The Scene

This is dedicated to the ones who are illiterate,
But can still read the writing on the walls...

The scene is set in the most powerful nation in the world, in a tiny state which has been accurately predicting presidential nominees in primary elections for the past 200 years. Despite its uncanny precognizance in this regard, the state is otherwise weak and inconsequential. So inconsequential, in fact, that policy makers in the state determine it to be least affected by the placement of a nuclear waste dump, its population so unfortunately stupid that cancer and genetic mutations would not be noticed or affect the course of daily life there.

The state is riddled with granite, white pines, and mosquitos: three ubiquitous attributes (not in the tourist brochures). The state has a few parks, a pretty significant mountain range, one beach on the ocean, one nuclear power plant, and about 1 million personal-size satellite dishes to receive television and radio waves, as there are otherwise no cultural/technological activities occurring within its borders. For all intents and purposes, this is redneck country.

The state government is made impotent by being comprised mostly of the state's top 5% of stupid people, as would be expected from any cursory glance at the dynamics of social mobility.
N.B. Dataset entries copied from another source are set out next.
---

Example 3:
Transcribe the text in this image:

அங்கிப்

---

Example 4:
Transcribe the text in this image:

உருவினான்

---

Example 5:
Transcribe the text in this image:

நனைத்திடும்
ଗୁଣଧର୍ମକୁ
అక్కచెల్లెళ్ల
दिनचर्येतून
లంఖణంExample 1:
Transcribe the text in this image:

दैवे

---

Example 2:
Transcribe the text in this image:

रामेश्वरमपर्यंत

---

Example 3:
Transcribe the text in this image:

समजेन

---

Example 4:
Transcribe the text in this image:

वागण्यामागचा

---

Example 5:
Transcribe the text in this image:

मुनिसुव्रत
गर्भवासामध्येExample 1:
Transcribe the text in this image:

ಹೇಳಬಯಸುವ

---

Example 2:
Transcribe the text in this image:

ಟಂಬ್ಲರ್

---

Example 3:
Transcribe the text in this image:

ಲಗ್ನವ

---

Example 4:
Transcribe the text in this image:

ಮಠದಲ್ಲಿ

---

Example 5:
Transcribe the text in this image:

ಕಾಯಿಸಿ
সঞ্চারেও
The people are mostly unaware of any representation afforded them.

The state's people are hinged rigidly to the ideas of the early pioneers, and demographically consist mostly of elderly (and incapable) farmers, yuppies who are neither young, urban, nor wealthy, deer hunters (in season), and love children of the long lost hippy rebellion.

In this state, if you examine the true power structure, it is in essence the children who rule. Children, as we define here, range in age from 2 to 28 (children under 2 are not yet sufficiently independent to make waves, and children over 28 stop considering the eternal questions and largely begin to drift into the working uninformed class). Children rule by forcing upon the adults their "own way" with no less than the most effective, well-informed psychological warfare known to man. By the time most children reach the age of 14, they have acquired truly self-interested and far-reaching goals. And they have the clarity and intent required to carry out the pursuit of these goals. They are anarchists, punks, hunters (out of season), drug dealers, musicians, whores, pimps, gang leaders, and thieves.
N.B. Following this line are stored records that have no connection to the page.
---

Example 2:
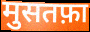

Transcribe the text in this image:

मुसतफ़ा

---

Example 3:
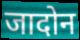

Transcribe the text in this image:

जादोन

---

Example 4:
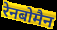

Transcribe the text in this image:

रेनबोमैन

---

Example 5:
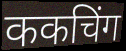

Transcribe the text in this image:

ककचिंगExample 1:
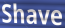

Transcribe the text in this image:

Shave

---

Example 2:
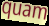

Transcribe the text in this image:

quam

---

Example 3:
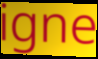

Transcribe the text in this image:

igne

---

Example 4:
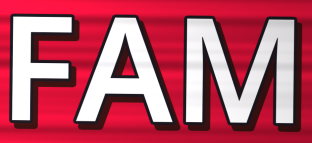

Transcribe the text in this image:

FAM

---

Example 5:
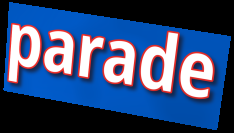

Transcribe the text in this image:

parade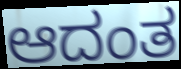
ಆದಂತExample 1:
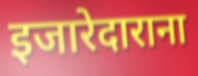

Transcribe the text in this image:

इजारेदाराना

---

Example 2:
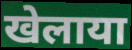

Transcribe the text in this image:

खेलाया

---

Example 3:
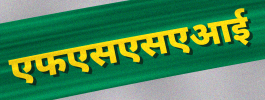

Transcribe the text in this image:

एफएसएसएआई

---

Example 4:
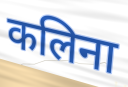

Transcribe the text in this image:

कलिना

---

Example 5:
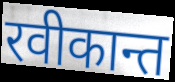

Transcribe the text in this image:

रवीकान्त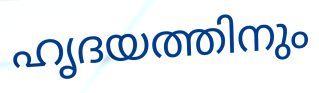
ഹൃദയത്തിനും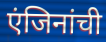
एंजिनांची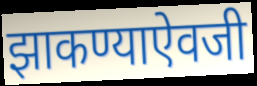
झाकण्याऐवजीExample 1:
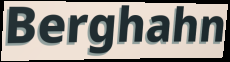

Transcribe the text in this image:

Berghahn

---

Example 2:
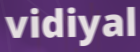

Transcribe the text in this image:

vidiyal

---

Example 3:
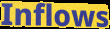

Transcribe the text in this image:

Inflows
The kids are almost uniformly pissed off at themselves, their friends, their parents, their schools, their government, their country, their music, and the nuclear waste dump. They are so pissed off that they kill each other and themselves, refuse to attend school, refuse employment opportunities afforded them, and generally spend their time and energy on sex and drugs and music and mayhem. Eventually they reach a point of no return in this downward spiral, and lose all desire to leave the state.
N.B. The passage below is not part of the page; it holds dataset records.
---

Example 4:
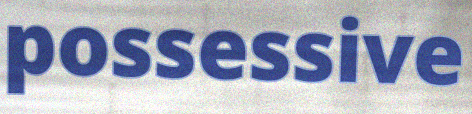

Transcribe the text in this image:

possessive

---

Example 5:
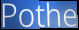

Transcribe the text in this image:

PotheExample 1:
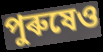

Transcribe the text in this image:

পুৰুষেও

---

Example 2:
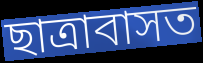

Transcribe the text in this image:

ছাত্ৰাবাসত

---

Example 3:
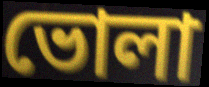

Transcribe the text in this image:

ভোলা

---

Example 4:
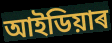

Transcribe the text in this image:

আইডিয়াৰ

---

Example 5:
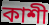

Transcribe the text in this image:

কাশী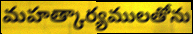
మహత్కార్యములతోనుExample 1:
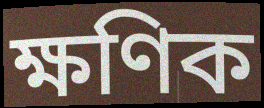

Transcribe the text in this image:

ক্ষণিক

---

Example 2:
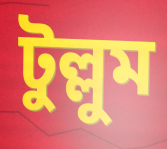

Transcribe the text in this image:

টুল্লুম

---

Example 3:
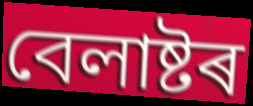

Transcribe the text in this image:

বেলাষ্টৰ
The crucial fall from power for the children comes at about age 28 with the dawn of a hazy brain climate brought on, no doubt, by self-induced chemical damage. They begin to take Nature into consideration. They climb mountains, take walks in the autumn leaves, grow flower gardens, eat vegetables, go fishing, make friends with the coin collector at the laundromat, grow beards (male), refuse to shave their armpits (female), marry the first woolly mammoth that comes along, get jobs at the local mill, take healthy snack breaks, join the town council, vote for laws of protest against the nuclear waste dump, and die of cancer. Not once do they consider moving way from their beautiful state.

Through bitter-cold winters, jungle-hot summers, and black fly season, the people insist that there are advantages to living in this state: they can always hang their laundry to dry in the backyard without feeling ashamed of underwear which drifts over the neighbor's fence. They need not pale as the townspeople slow to view their rusty car collection on the front lawn. "Everybody does it" is a common state motto and makes for safety in numbers somehow. Well worth the costs, they argue.

Despite the fact that they despise people who are not white, into nature, or insane with stupidity, they believe they are the most unprejudiced people in the entire country. As implied earlier, few have ever left the state. They are supremely and self-righteously convinced that the rest of the world bears a striking resemblance to their own backyard.

Wisdom here is measured by the ability to survive cold winters while employing a wide array of techniques for amusing oneself without electricity. Along with the ability to purify water made from melted snow on the cast iron stove. Political knowledge is limited to pictures on government pamphlets which arrive in mailboxes every few days.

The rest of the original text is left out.